═══ Page extract ═══
President Nana Akufo-Addo has taken his oath of office for his second-term but under a much subdued political environment.

‘We are not in normal times’, a phrase with seven meanings; however, you look at it.

The swearing-in happened away from the independence square for the first time under the 4th Republic to avoid exacerbating the spread of coronavirus.

A less public event partially robbed the ceremony of Ghanaian penchant for praise-singing and a boisterous celebration.

But this health reason masks well the political reasons for the subdued environment.

The president in a mundane suit mirrored a somewhat unexciting beginning of a second-half in contrast to the colourful kente-wearing display when he was first sworn-in exactly four years ago.

Speaker of Parliament, Alban Kingsford Sumani Bagbin

His power in parliament has been decimated, and his victory, pyrrhic in the least contested in court at worst, has cast some shadow on this last lap of his presidency.

This was not the photo-finish envisaged by his political lieutenants and war room strategists.

And with all this backstory running inside a dome, a make-shift parliament house, the investiture of President Nana Akufo-Addo began.

In contrast to Akufo-Addo’s simple suit, the most colourful figure in the room was the Speaker of Parliament, wearing Joseph’s coat of many colours, an emblem of his new power and revived political relevance.

He has been put there by his political party, the NDC, to officiate a ceremony which they have refused to participate, a raft of many political decisions by a new look NDC, a revamped brutishness with an air of no-nonsense, no retreat, no surrender.

Bagbin’s muffling his excitement with the masterful help of his coronavirus mask, read out the names of the invited dignitaries.

He would hand over to the Chief Justice, Kwasi Anin Yeboah, who would swear-in the Vice-President Dr Mahamudu Bawumia in a moment so forgivable for the many political imaginations it inspired as concurrently as he spoke his words.

Bawumia, it is thought, would desperately be hoping this is not the last time he is sworn-in. Some would loathe beholding this is his last oath.

Of course, this is Akufo-Addo’s last. But for Bawumia, a human specie of the political genotype, prone to ambitions and a mountain-moving faith, he would hope he has two more oaths to take – only a more presidential oath.

President Akufo-Addo took his oath with the look of his 2008 political poster – serious and no-nonsense.

A 2008 look of Akufo-Addo

He hardly smiled even when he profusely thanked. And when he held the sword of state, he would have allowed interpretations into the manner of the holding.

It was listless, nonchalant as it was disinterested. Or it simply meant the yellow metal was too heavy for the septuagenarian.

The president’s speech by his own high standards did not offer the quotables his 2016 speech offered. Akufo-Addo’s speech struggled to be Akufo-Addo.

But everything is explainable in his new normal. The president is beginning a second-term, but he may already be looking fatigued.
═══ Recorded data ═══
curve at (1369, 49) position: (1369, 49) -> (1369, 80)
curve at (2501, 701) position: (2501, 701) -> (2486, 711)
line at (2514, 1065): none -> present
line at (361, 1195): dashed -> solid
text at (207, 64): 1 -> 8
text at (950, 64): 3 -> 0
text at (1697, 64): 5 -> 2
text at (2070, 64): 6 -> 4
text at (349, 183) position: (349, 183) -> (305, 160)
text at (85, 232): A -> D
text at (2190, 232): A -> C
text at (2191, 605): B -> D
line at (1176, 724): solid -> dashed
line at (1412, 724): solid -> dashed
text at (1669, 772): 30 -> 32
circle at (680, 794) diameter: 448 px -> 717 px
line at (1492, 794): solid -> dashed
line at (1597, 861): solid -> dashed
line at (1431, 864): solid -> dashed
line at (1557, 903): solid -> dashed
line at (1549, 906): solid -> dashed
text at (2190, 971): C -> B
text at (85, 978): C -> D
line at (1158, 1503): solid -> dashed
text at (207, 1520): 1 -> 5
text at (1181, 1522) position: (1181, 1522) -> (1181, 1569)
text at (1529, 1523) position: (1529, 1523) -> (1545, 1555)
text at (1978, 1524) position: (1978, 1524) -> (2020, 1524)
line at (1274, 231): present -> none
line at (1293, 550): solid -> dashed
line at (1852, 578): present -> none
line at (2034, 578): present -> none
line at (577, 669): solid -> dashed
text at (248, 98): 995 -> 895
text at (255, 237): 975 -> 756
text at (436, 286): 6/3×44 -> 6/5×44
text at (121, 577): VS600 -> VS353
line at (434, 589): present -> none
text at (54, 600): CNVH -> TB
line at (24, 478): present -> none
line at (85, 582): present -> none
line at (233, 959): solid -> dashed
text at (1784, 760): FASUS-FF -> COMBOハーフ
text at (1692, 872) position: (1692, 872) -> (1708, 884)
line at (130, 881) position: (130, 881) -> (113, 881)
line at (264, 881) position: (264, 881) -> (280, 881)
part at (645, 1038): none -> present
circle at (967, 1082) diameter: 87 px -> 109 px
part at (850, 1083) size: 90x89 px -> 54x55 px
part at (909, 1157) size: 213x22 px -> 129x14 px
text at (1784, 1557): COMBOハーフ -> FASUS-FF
═══
Task list:
[1] In the inauguration article, do these statements agree with the text? Answer yes or no for each, quoting the deciding words. (a) The swearing-in was held at the independence square. (b) The Chief Justice swore in the Vice-President. (c) The president wore kente for this second swearing-in.
[2] Answer these from the inauguration article:
(a) Which political party put the Speaker in his position?
(b) What did Bagbin read out?
(c) What did the president hold that the article suggests was too heavy for him?
[3] Can you rewrite everything from "A less public" down to "the subdued environment." in the inauguration article, swapping "praise-singing" for "flattery"?

Solutions to the exercise:
[1]
(a) No: "The swearing-in happened away from the independence square for the first time under the 4th Republic"
(b) Yes: "the Chief Justice, Kwasi Anin Yeboah, who would swear-in the Vice-President Dr Mahamudu Bawumia"
(c) No: "The president in a mundane suit mirrored a somewhat unexciting beginning of a second-half in contrast to the colourful kente-wearing display when he was first sworn-in exactly four years ago."

[2]
(a) The NDC.
(b) The names of the invited dignitaries.
(c) The sword of state.

[3]
A less public event partially robbed the ceremony of Ghanaian penchant for flattery and a boisterous celebration.

But this health reason masks well the political reasons for the subdued environment.